Department of Numbers

US Residential Rent and Rental Statistics

Median monthly gross residential rent in the United States was $959 in 2015 according to the Census ACS survey.1 Average gross rent was $1,021 in 2015. Median rent more accurately depicts rental rates in the middle of the distribution of rents than average rent and is thus preferred in the analysis below. 2016 US median and average rent data will be released in September of 2017.

Data is also available below for US rental vacancy rates, US rent as a percent of median income and the fraction of renters in the US.

Show dollars as: Nominal Real

Real Gross Rent in the US (2015 dollars)2

2015 1 Year Change 3 Year Change
Median Gross Rent $959 +3.12% +8.24%

US Real Gross Rent Trends

At $959, real median gross rent in the United States was at its highest level in 2015 since the series began in 2005. At $1,021, real average gross rent in the United States was at its highest level in 2015 since the series began in 2005.

Real Gross Rent in the US: Median, Average

Median and average gross rent

Real Gross Rent History for the US

Date US Median US Average
2015 $959 $1,021
2014 $930 $987
2013 $898 $955
2012 $886 $940
2011 $887 $937
2010 $901 $950
2009 $905 $952
2008 $920 $969
2007 $874 $915
2006 $883 $918
2005 $858 $890

US Rental Vacancy Rate

The rental vacancy rate is the fraction of homes for rent that are not occupied.3 In 2015 the rental vacancy rate for the United States was 5.85% according to Census ACS data.

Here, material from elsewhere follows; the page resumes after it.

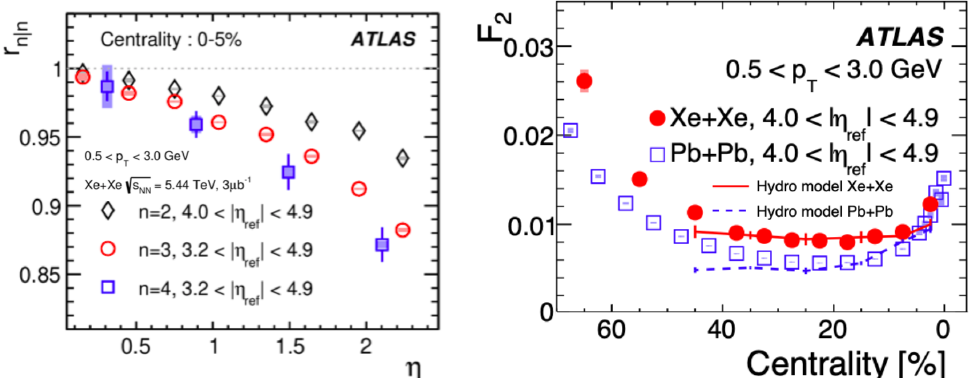
Figure 2: Left panel: r , r and r as a function of η in Xe + Xe collisions for 2 | 2 3 | 3 4 | 4 | stands between 4.0 < | η | < 4.9 for r six centrality intervals. The | η , and ref ref 2 | 2 | < 4.9 for r 3.2 < | η and r . The error bars and boxes regard statistical and sys- ref 3 | 3 4 | 4 tematic uncertainties, respectively. Right panel: The F compared between Xe + Xe 2 and Pb + Pb collisions as a function of centrality. The error bars and shaded boxes on the data represent statistical and systematic uncertainties, respectively [ 8 ] . The results from a hydrodynamic model are shown as solid lines (Xe + Xe) and dashed lines (Pb + Pb) with the vertical error bars representing statistical uncertainty of the predictions [ 9 ]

Rental Vacancy Rate in the US

2015 1 Year Change 3 Year Change
US Vacancy Rate 5.85% -0.47% -0.92%

Trends in the US Rental Vacancy Rate

The rental vacancy rate in the US peaked in 2009 at 8.43%. Since then it has fallen by 2.58% to 5.85%. Data records for this series originated in 2005.

Rental Vacancy Rate: National

Rental vacancy rate in the United States

US Rent as a Fraction of Income

Using median household income data for the US, we can calculate the fraction of income the median household would use to pay rent at the median monthly gross rent rate. For the US, median monthly gross rent as a fraction of median household income was 20.63% in 2015 according to the ACS.

US Median Annual Rent as a Fraction of Median Household Income

2015 1 Year Change 3 Year Change
US Median Annual Rent as Fraction of Median Household Income 20.63% -0.26% -0.02%

Trends in US Rent as a Fraction of Income

The fraction of median US household income required to pay median monthly gross rent peaked in 2014 (relative to the 2005 series origin) at 20.89%. Since then it has fallen by 0.26% to 20.63%.

Fraction of Income towards Rent: National

Percent of median household income going towards median monthly gross rent in the United States

Renter Fraction in US

You can calculate the renter fraction in the US in at least two ways: by housing units or by population. I've gone with the housing units measure here. This measure looks at the number of renting households in the US as a fraction of total US households. In 2015 36.97% of households were renters according to Census ACS data.

US Fraction of Renters by Household Units

2015 1 Year Change 3 Year Change
US Renter Fraction 36.97% +0.07% +0.88%

Trends in the US Renter Fraction

At 36.97%, the 2015 household based renter fraction in the US was at its highest level. The origin year for the series is 2005.

Fraction of Renting Households: National

Fraction of renters in the United States

History of Above US Rental Statistics

Date Vacancy Rate Percent Income Renter Fraction
2015 5.85% 20.63% 36.97%
2014 6.32% 20.89% 36.90%
2013 6.49% 20.78% 36.50%
2012 6.77% 20.65% 36.09%
2011 7.40% 20.70% 35.42%
2010 8.17% 20.50% 34.65%
2009 8.43% 20.12% 34.13%
2008 7.86% 19.00% 33.36%
2007 7.87% 18.66% 32.80%
2006 7.70% 18.90% 32.73%
2005 7.74% 18.89% 33.10%

1. Gross rent is defined as contract rent plus the estimated average monthly cost of utilities (electricity, gas, water, and sewer) and fuel (oil, coal, kerosene, wood, etc.). Because some rentals include utilities and others don't, gross rent is a way of normalizing the variability.

2. Real dollars are calculated using the CPI-U less shelter series.

3. The rental vacancy rate is computed by dividing the number of vacant units for rent by the sum of the renter-occupied units, vacant units that are for rent, and vacant units that have been rented but not yet occupied.